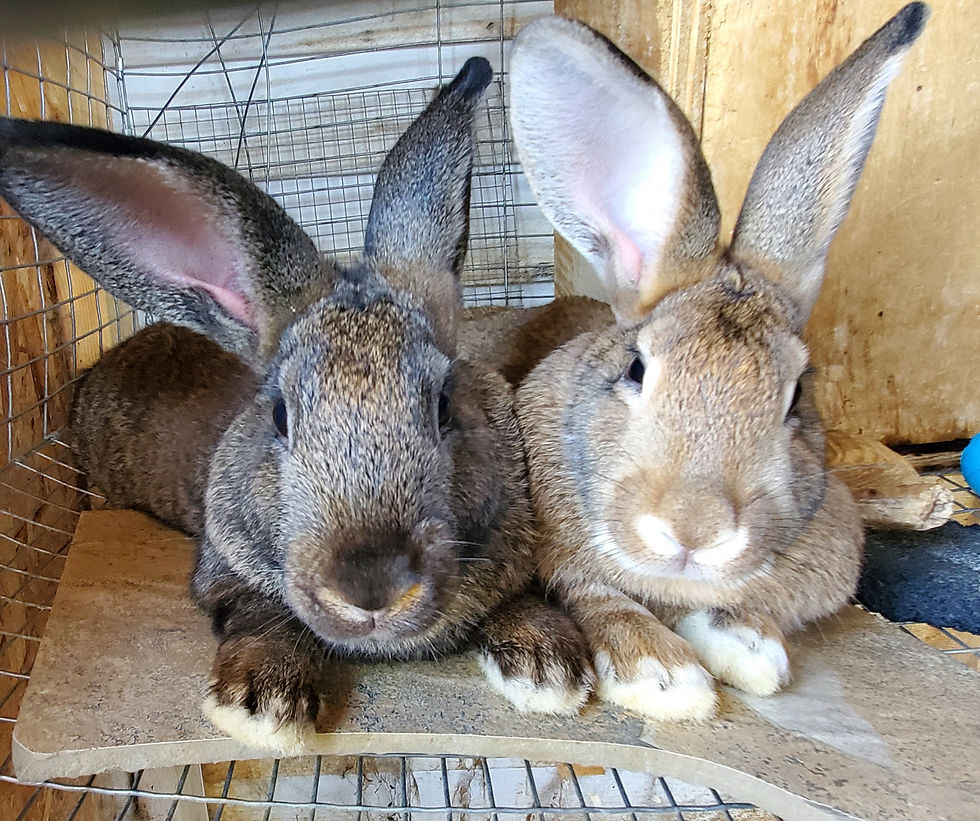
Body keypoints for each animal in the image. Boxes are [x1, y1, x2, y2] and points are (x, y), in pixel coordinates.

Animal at [0, 57, 594, 754]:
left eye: (444, 404)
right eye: (282, 415)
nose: (372, 588)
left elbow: (515, 601)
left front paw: (551, 666)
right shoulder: (225, 574)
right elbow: (263, 617)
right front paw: (262, 702)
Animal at [460, 4, 929, 721]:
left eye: (796, 393)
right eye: (636, 369)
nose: (694, 531)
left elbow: (751, 605)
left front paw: (748, 648)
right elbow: (599, 596)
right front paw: (663, 676)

Task directions: If a line in the records holds the string "left", copy it.

Response for this exercise:
left eye: (444, 404)
left elbow: (515, 601)
left front paw: (551, 666)
left eye: (796, 393)
left elbow: (751, 605)
left front paw: (748, 648)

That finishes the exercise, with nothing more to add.